Django-polymorphic simplifies using inherited models in Django projects. When a query is made at the base model, the inherited model classes are returned.
When we store models that inherit from a Project model...
>>> Project.objects.create(topic="Department Party") >>> ArtProject.objects.create(topic="Painting with Tim", artist="T. Turner") >>> ResearchProject.objects.create(topic="Swallow Aerodynamics", supervisor="Dr. Winter")
...and want to retrieve all our projects, the subclassed models are returned!
>>> Project.objects.all() [ <Project: id 1, topic "Department Party">, <ArtProject: id 2, topic "Painting with Tim", artist "T. Turner">, <ResearchProject: id 3, topic "Swallow Aerodynamics", supervisor "Dr. Winter"> ]
Using vanilla Django, we get the base class objects, which is rarely what we wanted:
>>> Project.objects.all() [ <Project: id 1, topic "Department Party">, <Project: id 2, topic "Painting with Tim">, <Project: id 3, topic "Swallow Aerodynamics"> ]

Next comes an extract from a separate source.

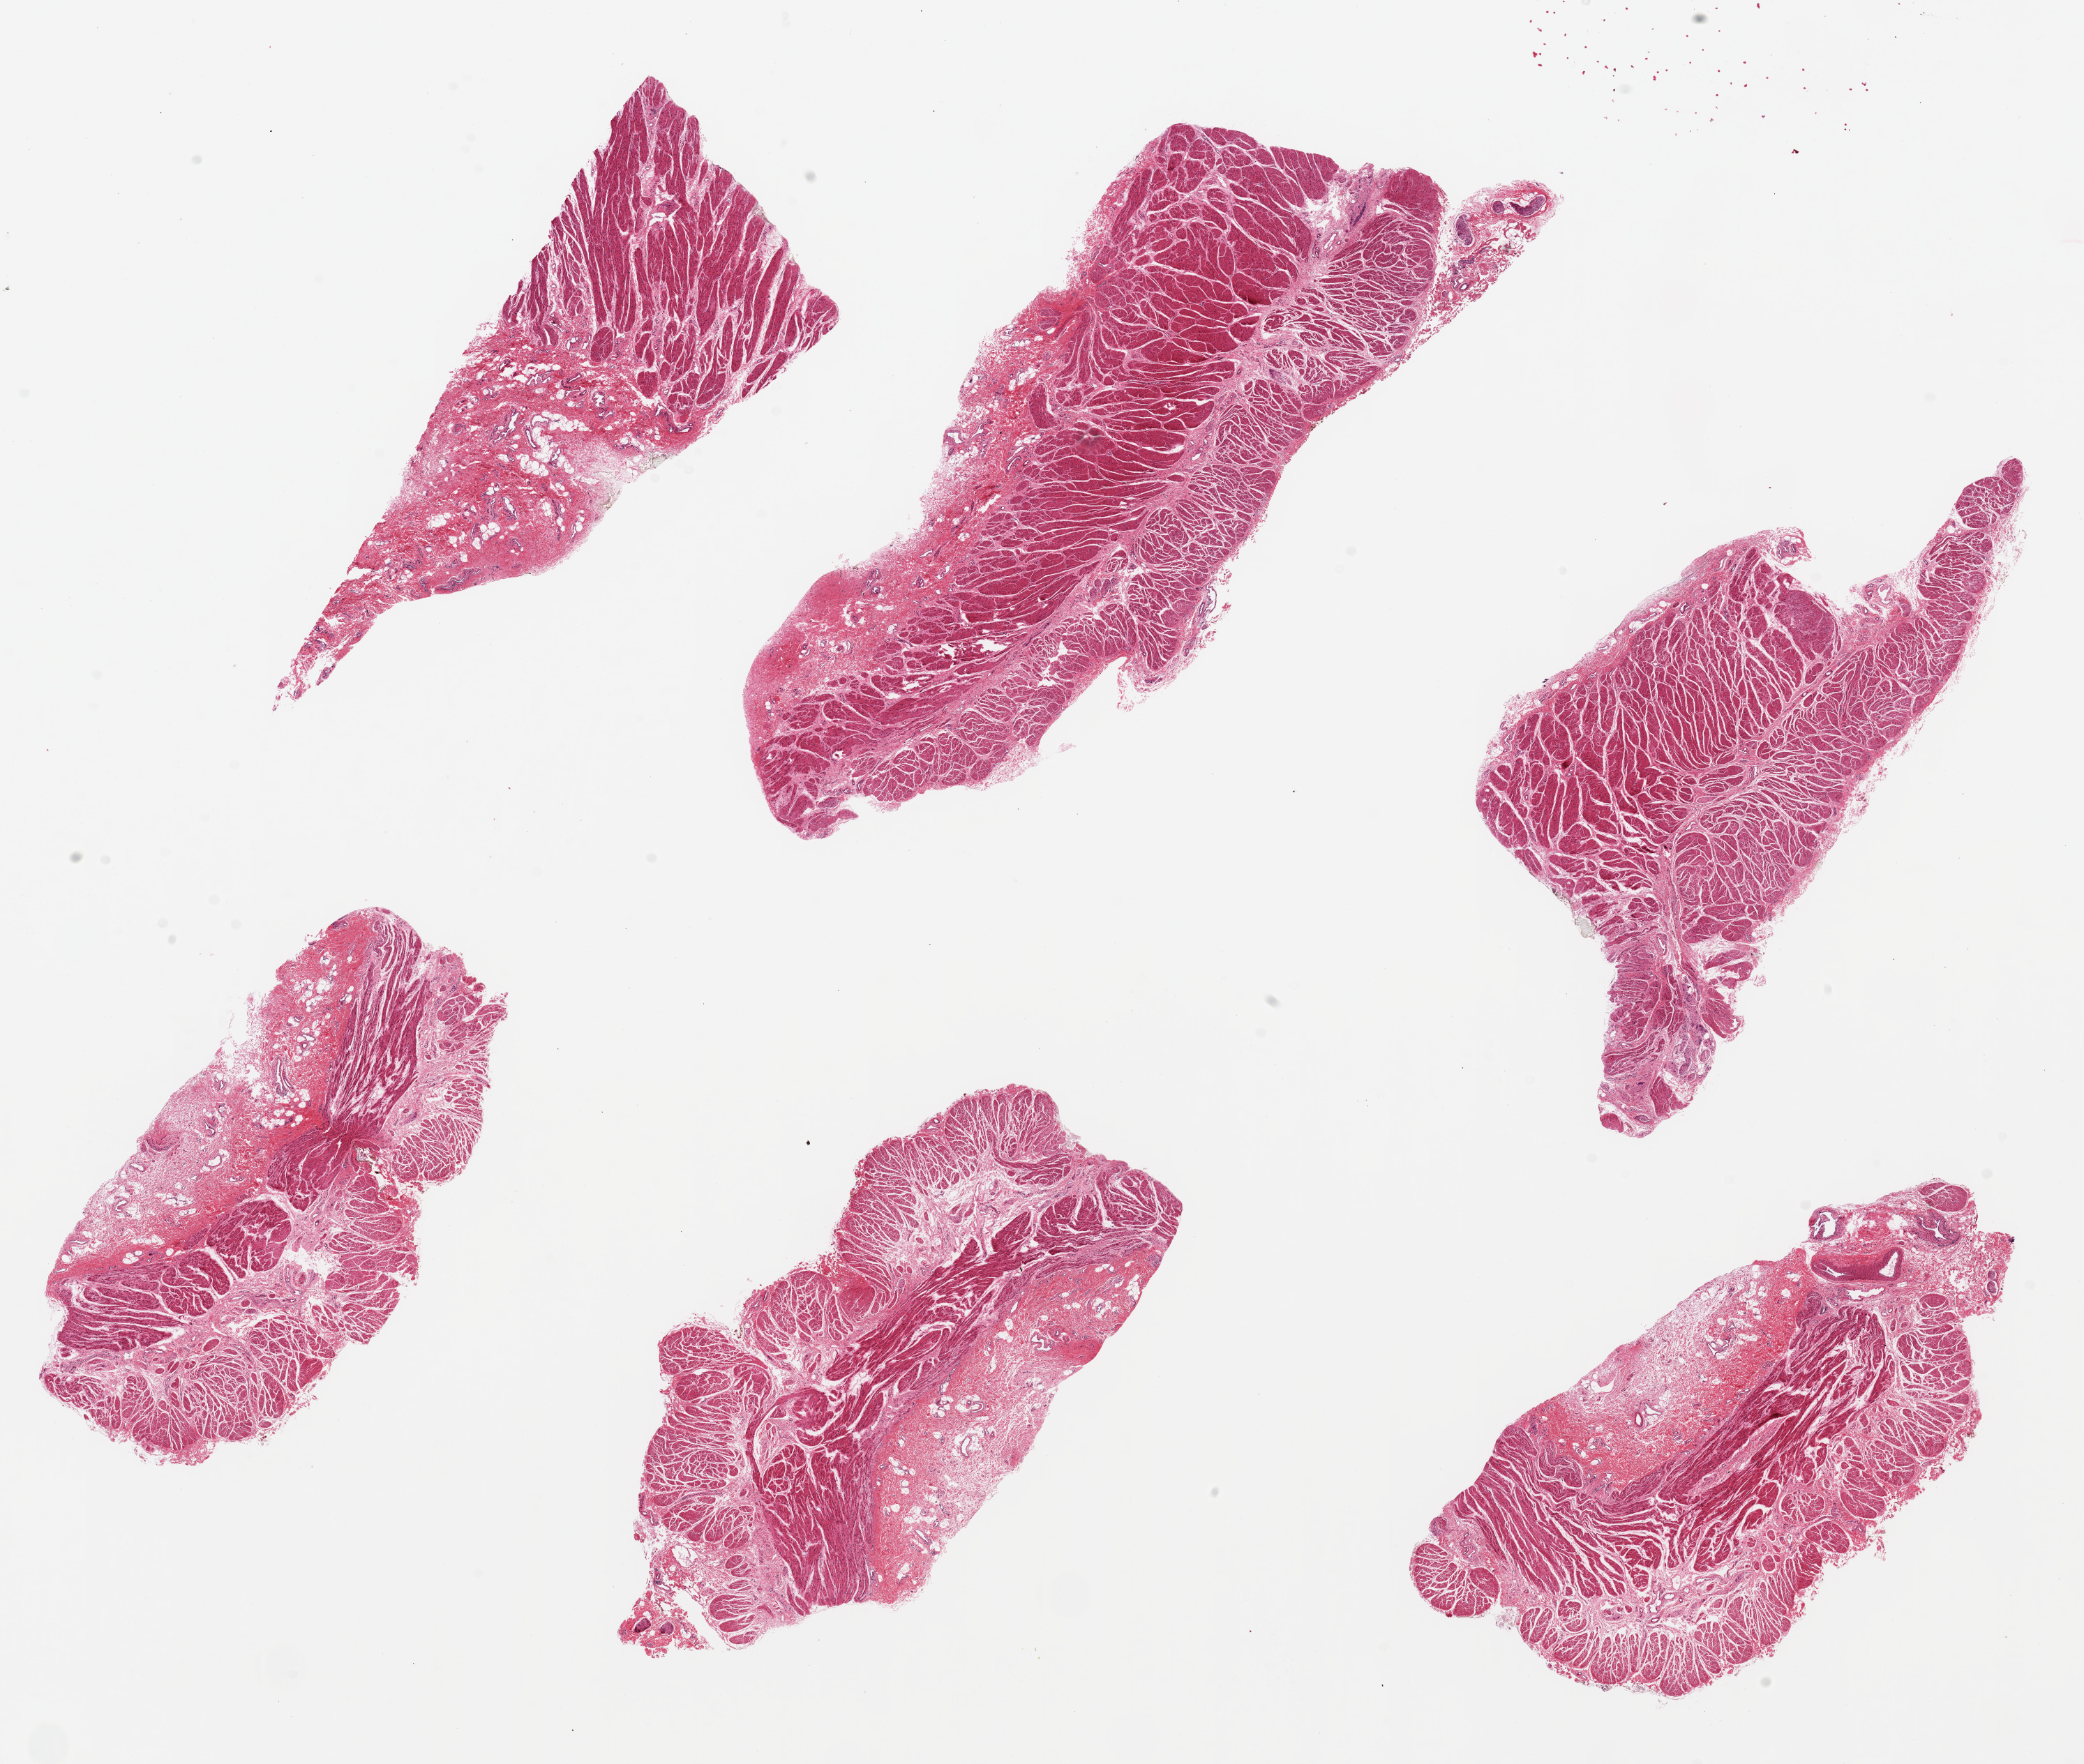
Whole-slide image, haematoxylin and eosin stain, low-resolution overview of the scanned area, about 23.6 x 20.0 mm (acquisition: 20x scan). PAXgene-fixed paraffin-embedded (PFPE) section. Sampled site (target tissue): gastroesophageal junction. Tissue donor sample.
- review note (as recorded): 6 pieces ~8x4mm. All muscle, no mucosa, excellent specimens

This also works when the polymorphic model is accessed via ForeignKeys, ManyToManyFields or OneToOneFields.
- Full admin integation.
- ORM integration:
- support for ForeignKey, ManyToManyField, OneToOneField descriptors.
- Filtering/ordering of inherited models (ArtProject___artist).
- Filtering model types: instance_of(...) and not_instance_of(...)
- Combining querysets of different models (qs3 = qs1 | qs2)
- Support for custom user-defined managers.
- Uses the minumum amount of queries needed to fetch the inherited models.
- Disabling polymorphic behavior when needed.
While django-polymorphic makes subclassed models easy to use in Django, we still encourage to use them with caution. Each subclassed model will require Django to perform an INNER JOIN to fetch the model fields from the database. While taking this in mind, there are valid reasons for using subclassed models. That's what this library is designed for!